Stammzellenspende gegen Leukämie Stammzellenspende gegen Leukämie: Eine Roßlauerin hilft ihrem genetischen Zwilling

Roßlau - Eine junge Roßlauerin hat kurz vor Weihnachten einer fremden Frau Hoffnung auf ein neues Leben geschenkt. Sandra Schammer hat ihrem genetischen Zwilling Stammzellen gespendet. „Ich hoffe ganz doll, dass ich ihm damit helfen konnte“, teilte die 35-Jährige kurz nach dem Eingriff ihren Freunden über die sozialen Netzwerke mit.
Sandra Schammer hatte sich Anfang 2015 bei der Deutschen Knochenmarkspenderdatei (DKMS) registrieren lassen. Bereits vier Wochen später kam schon eine Rückfrage und wurde Päckchen mit Röhrchen für eine Blutentnahme geschickt.

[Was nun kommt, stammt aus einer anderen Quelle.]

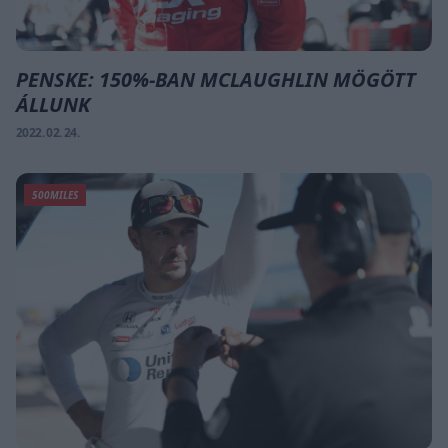
PENSKE: 150%-BAN MCLAUGHLIN MÖGÖTT
ÁLLUNK
2022. 02. 24.
500MILES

„Mein genetischer Zwilling war also gefunden worden! Ohne zu Zögern, ging ich zur Blutabnahme zu meiner Hausärztin und ließ die Probe abschicken“, sagt die Roßlauerin. Dann aber ruhte fast ein Jahr lang der Kontakt zwischen potenzieller Spenderin und der DKMS.

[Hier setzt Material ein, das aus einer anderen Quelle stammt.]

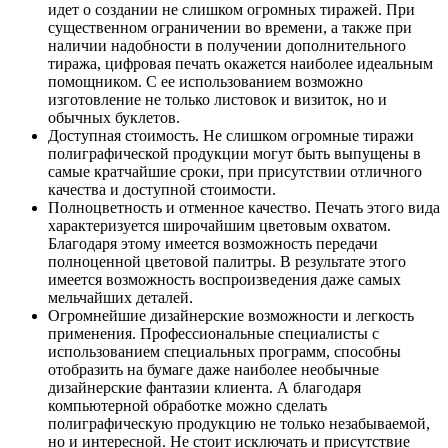
идет о создании не слишком огромных тиражей. При
существенном ограничении во времени, а также при
наличии надобности в получении дополнительного
тиража, цифровая печать окажется наиболее идеальным
помощником. С ее использованием возможно
изготовление не только листовок и визиток, но и
обычных буклетов.
Доступная стоимость. Не слишком огромные тиражи
полиграфической продукции могут быть выпущены в
самые кратчайшие сроки, при присутствии отличного
качества и доступной стоимости.
Полноцветность и отменное качество. Печать этого вида
характеризуется широчайшим цветовым охватом.
Благодаря этому имеется возможность передачи
полноценной цветовой палитры. В результате этого
имеется возможность воспроизведения даже самых
мельчайших деталей.
Огромнейшие дизайнерские возможности и легкость
применения. Профессиональные специалисты с
использованием специальных программ, способны
отобразить на бумаге даже наиболее необычные
дизайнерские фантазии клиента. А благодаря
компьютерной обработке можно сделать
полиграфическую продукцию не только незабываемой,
но и интересной. Не стоит исключать и присутствие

Knochenmarksspende: Vom ersten Anruf bis Entnahme war alles durchorganisiert
Anfang November schließlich kam per Handy ein Anruf mit der Nachfrage, ob Schammer noch als Spenderin zu Verfügung stehe? Natürlich stand sie zu ihrem Wort, erinnert sich Ehemann Enrico Schammer, an eine ab sofort turbulente Adventszeit. „Das ging jetzt faktisch Schlag auf Schlag.“
Der Termin war festzusetzen, die Tagesklinik auszuwählen. „Die Organisation und Betreuung durch die DKMS-Leute war wirklich erstklassig, wir brauchten uns um nichts selbst zu kümmern“, erinnert sich Enrico Schammer. Der Arbeitgeber stellte die in Zerbst beschäftigte Warenbereichsleiterin einer Supermarktkette für die Stammzellenspende frei.

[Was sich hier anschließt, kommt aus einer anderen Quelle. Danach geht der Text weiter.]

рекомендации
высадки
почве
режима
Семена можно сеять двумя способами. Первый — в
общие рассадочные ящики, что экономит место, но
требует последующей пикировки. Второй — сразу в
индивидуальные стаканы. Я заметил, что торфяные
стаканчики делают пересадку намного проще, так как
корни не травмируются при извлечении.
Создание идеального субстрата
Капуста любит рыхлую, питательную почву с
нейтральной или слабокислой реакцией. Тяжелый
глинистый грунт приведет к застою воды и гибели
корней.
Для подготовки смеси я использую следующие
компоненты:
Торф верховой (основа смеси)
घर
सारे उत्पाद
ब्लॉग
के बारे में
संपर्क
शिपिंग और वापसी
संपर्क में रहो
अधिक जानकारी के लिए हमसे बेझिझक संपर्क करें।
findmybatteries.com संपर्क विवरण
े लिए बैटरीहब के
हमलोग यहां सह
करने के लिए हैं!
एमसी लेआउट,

Transplantationstermin war der 12. Dezember. Die Vorbereitung lief in der Woche vor dem 3. Advent. Vier Tage lang verabreichte sich Sandra Schammer selbst Spritzen mit einem Medikament mit einem Wachstumsfaktor für die eigenen Stammzellen. Die sollten aus den großen Knochen aus Oberschenkeln und Becken in den Blutkreislauf übergehen.
Am 11. Dezember fuhren die Schammers dann gemeinsam nach Dresden, wo das Team der Cellex Gesellschaft zur Zellgewinnung auf die Stammzellenspenderin wartete. Die Entnahme am Montag funktionierte problemlos, bis Dienstag blieb Sandra noch unter ärztlicher Beobachtung.
Der Empfänger ehielt die Stammzellen noch am gleichen Tag
Parallel dazu wurden die über Zentrifugen aus dem Blutkreislauf gefilterten Stammzellen am gleichen Tag dem Empfänger transplantiert. Dahinter stecken enormer organisatorischer Aufwand und moralische Gewissensfragen.
Denn das kranke Immunsystem des Patienten wird in Vorbereitung der Spende komplett zerstört, damit sich aus den neuen Stammzellen neues, gesundes Knochenmark und Blut bilden kann. Der Spender aber könnte bis zuletzt einen Rückzieher machen.
Daran hat Sandra Schammer wohl keinen Moment gedacht. Bei ihrem genetischen Zwilling handelt es sich um eine etwa gleichaltrige, an Blutkrebs (Leukämie) erkrankte Frau in Spanien. Das wurde nach der Stammzellenspende anonymisiert mitgeteilt.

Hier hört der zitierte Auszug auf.